(Datensätze)
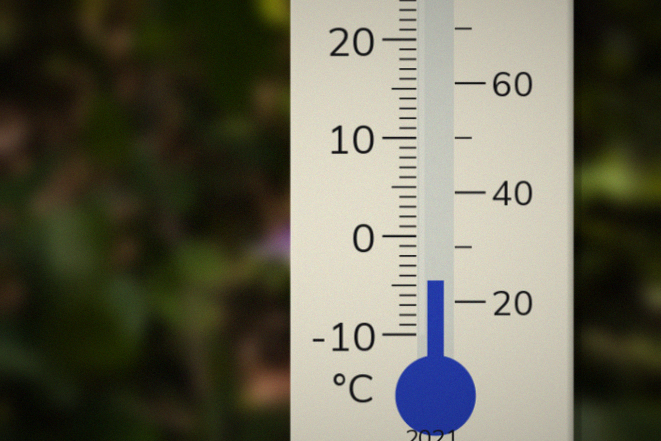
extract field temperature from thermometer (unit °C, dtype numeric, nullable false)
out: -4.5 °C
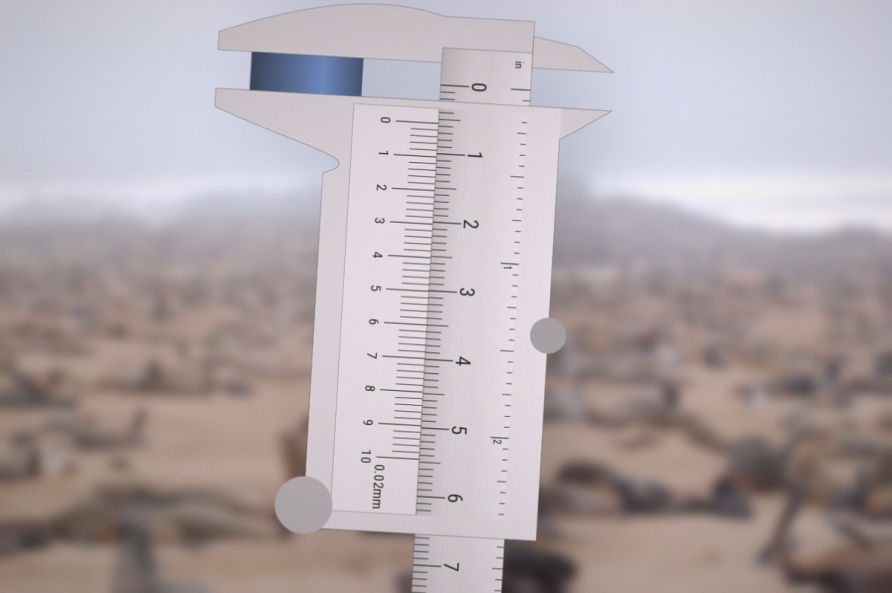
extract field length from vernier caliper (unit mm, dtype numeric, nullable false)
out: 5.6 mm
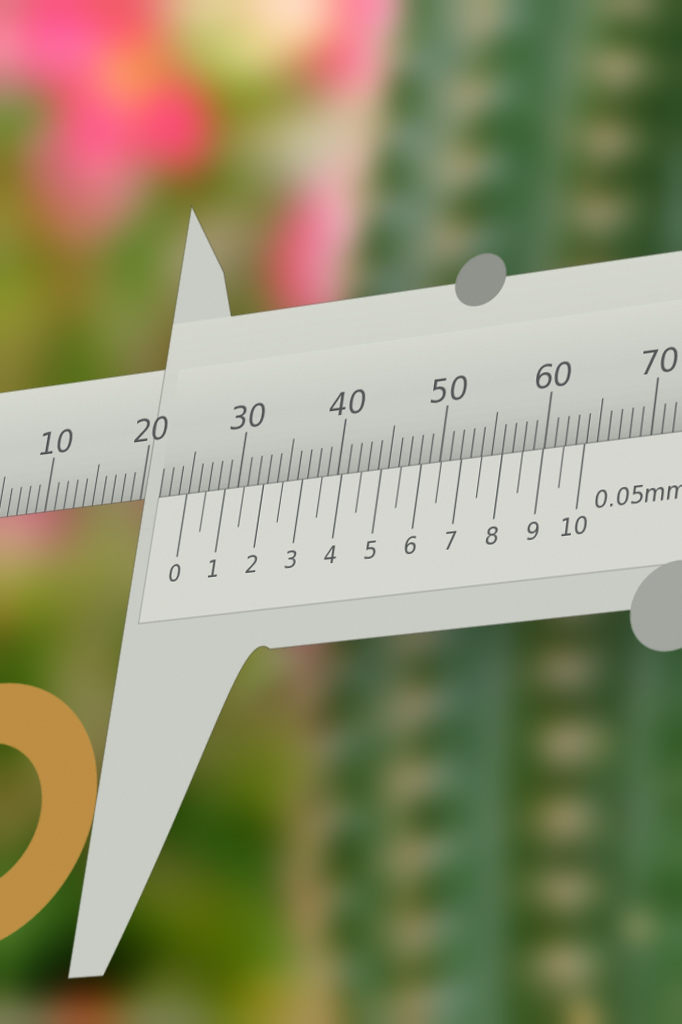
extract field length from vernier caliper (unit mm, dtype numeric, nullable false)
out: 24.8 mm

### Was zu tun ist
Gib die Zeilen aller Datensätze oben unverändert zurück, lass dabei aber die Bildverweise weg.

### Erledigte Aufgabe
extract field temperature from thermometer (unit °C, dtype numeric, nullable false)
out: -4.5 °C
extract field length from vernier caliper (unit mm, dtype numeric, nullable false)
out: 5.6 mm
extract field length from vernier caliper (unit mm, dtype numeric, nullable false)
out: 24.8 mm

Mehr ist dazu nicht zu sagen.